# Loaded gun tasered



## Shortdrift (Apr 5, 2004)

https://video.twimg.com/ext_tw_video/949109023688634368/pu/vid/1280x720/04WCi3g3_pmAtBgk.mp4


----------



## bobk (Apr 30, 2004)

Cops are lucky they didn’t shoot each other. Thought he wasn’t going to tell
him again?


----------



## joebertin (Mar 26, 2010)

bobk said:


> Cops are lucky they didn’t shoot each other. Thought he wasn’t going to tell
> him again?


The last seven times he "told him" were more authoritative and meaningful...

Mr. Perp seemed to have shot 10 times before the cop returned fire.

Mr. Perp should have practiced sight acquisition while being electrocuted at a frequency of 19 times per second... and more than 1400 volts by Mr. Taser. 

Hard to hold your sight picture in those conditions, much less your bowels and kidneys.


----------



## bustedrod (May 13, 2015)

wow that was a total fail, how many rounds bouncing around after guy hit the ground ?


----------



## Dovans (Nov 15, 2011)

ASSIGNED TASK A :: In the thread titled "Loaded gun tasered", at what frequency does joebertin say the Taser delivered current?
ASSIGNED TASK B :: Carry on the thread titled "Loaded gun tasered" from the point where it stops.

RECORD SET ::
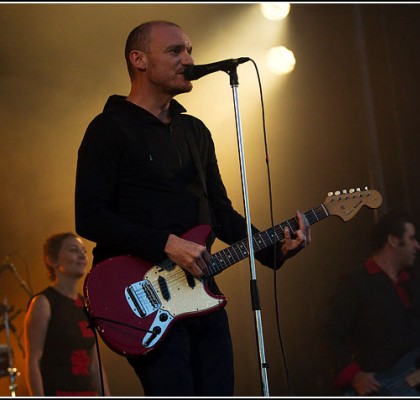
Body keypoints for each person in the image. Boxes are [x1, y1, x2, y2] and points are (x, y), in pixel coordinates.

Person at [74, 20, 311, 396]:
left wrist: (273, 248)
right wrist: (165, 244)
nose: (188, 59)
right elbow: (89, 217)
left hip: (201, 293)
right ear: (139, 59)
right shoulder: (108, 129)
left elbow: (219, 212)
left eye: (189, 49)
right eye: (175, 51)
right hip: (141, 296)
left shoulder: (195, 131)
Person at [323, 212, 420, 396]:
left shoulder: (411, 286)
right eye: (412, 238)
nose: (417, 246)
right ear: (394, 240)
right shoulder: (356, 284)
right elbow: (330, 334)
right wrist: (354, 376)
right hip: (380, 388)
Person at [23, 232, 110, 396]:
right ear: (51, 259)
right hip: (58, 391)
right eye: (73, 250)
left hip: (88, 392)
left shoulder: (87, 304)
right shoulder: (43, 302)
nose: (82, 255)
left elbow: (94, 365)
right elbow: (33, 361)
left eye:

ANSWER SPACE A :: 19 times per second

ANSWER SPACE B ::
confused.... What I saw was guy being tazered and shot the same time.


----------



## fastwater (Apr 1, 2014)

What I sadly saw was the cops having to unfortunately do exactly what they were supposed to do when perp reached for the gun in his back pocket that he was repeatedly told not to reach for.
All this guy had to do was get on his knees, put his hands behind his head and it's done. No taser...no shooting. Everyone leaves scene with no extra holes.


----------



## $diesel$ (Aug 3, 2018)

I am NOT a racist and i say the man asked for it from secound number 1. What do expect to happen when you pull a gun on 3 LEO'S?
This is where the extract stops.